Required work ->
Write out the text lines in the listing below word for word, leaving the pictures out of your answer.

Text extracted per page ->
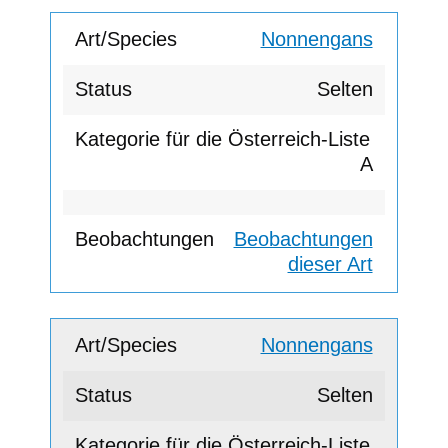
Nonnengans
Selten
A
Beobachtungen
dieser Art
Nonnengans
Selten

Solution to the problem ->
Nonnengans
Selten
A
Beobachtungen
dieser Art
Nonnengans
Selten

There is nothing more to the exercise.